Every line containing "nose" should be copied out. Go through the entries and find them.

++++ MATERIAL FOR THE TASK

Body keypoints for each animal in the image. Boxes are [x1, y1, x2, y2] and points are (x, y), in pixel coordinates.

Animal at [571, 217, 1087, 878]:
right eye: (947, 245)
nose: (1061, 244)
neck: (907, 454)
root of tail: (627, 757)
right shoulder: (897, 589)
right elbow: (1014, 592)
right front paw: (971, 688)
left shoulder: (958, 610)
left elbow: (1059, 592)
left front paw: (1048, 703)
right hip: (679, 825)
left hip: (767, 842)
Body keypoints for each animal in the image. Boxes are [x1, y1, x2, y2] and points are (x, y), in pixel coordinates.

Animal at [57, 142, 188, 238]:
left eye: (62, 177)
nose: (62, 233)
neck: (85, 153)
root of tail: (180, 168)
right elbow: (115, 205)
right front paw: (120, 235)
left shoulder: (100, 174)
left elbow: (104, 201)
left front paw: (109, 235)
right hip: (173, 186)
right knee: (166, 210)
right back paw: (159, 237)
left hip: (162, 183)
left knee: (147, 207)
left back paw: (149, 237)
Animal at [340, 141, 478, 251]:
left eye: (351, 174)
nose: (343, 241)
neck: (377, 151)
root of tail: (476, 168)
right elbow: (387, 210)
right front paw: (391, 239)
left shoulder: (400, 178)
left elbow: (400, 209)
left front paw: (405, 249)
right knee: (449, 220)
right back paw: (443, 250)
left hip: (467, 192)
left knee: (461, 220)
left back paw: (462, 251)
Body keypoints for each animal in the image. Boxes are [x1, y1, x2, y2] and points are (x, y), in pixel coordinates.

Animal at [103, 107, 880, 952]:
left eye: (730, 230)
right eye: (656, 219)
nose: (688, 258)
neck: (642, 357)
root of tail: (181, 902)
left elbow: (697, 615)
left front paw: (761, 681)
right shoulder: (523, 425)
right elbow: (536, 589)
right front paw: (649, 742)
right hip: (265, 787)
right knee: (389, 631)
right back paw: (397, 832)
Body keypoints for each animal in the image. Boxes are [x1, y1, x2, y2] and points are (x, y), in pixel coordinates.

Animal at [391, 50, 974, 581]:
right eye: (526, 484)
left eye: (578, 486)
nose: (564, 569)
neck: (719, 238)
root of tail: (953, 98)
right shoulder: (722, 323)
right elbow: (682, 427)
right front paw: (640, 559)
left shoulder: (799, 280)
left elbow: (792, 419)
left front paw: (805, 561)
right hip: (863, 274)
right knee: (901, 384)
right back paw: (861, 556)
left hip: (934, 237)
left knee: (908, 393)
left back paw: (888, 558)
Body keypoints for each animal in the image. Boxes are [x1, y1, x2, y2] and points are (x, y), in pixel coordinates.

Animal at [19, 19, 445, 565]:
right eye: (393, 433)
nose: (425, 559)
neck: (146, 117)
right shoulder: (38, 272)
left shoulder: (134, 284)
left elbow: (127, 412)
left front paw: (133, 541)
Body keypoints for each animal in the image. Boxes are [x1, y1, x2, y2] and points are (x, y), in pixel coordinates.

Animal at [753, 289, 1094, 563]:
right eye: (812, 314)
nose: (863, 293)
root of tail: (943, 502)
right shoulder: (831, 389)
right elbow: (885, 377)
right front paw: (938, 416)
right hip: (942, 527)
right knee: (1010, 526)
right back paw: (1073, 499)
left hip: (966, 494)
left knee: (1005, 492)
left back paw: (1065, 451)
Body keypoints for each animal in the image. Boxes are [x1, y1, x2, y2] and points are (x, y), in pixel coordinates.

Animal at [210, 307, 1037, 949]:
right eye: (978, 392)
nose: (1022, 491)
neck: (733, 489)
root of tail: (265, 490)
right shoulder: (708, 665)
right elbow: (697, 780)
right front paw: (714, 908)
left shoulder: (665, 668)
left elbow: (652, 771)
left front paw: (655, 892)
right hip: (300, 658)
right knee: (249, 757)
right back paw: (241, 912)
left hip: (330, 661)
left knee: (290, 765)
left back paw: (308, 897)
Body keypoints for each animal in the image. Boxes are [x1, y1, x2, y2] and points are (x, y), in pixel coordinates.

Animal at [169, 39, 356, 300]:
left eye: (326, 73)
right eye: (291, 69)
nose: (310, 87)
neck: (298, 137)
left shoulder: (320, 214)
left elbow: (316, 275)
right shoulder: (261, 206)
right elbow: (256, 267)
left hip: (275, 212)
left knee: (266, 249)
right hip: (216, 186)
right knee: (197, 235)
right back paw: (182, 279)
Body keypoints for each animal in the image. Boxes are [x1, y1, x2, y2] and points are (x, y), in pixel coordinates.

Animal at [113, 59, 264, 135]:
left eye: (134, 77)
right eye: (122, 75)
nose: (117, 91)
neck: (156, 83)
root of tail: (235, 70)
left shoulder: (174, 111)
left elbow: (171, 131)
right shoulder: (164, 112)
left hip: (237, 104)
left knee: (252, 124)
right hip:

++++++++

**WRITTEN ANSWER:**
nose: (1061, 244)
nose: (62, 233)
nose: (343, 241)
nose: (688, 258)
nose: (564, 569)
nose: (425, 559)
nose: (863, 293)
nose: (1022, 491)
nose: (310, 87)
nose: (117, 91)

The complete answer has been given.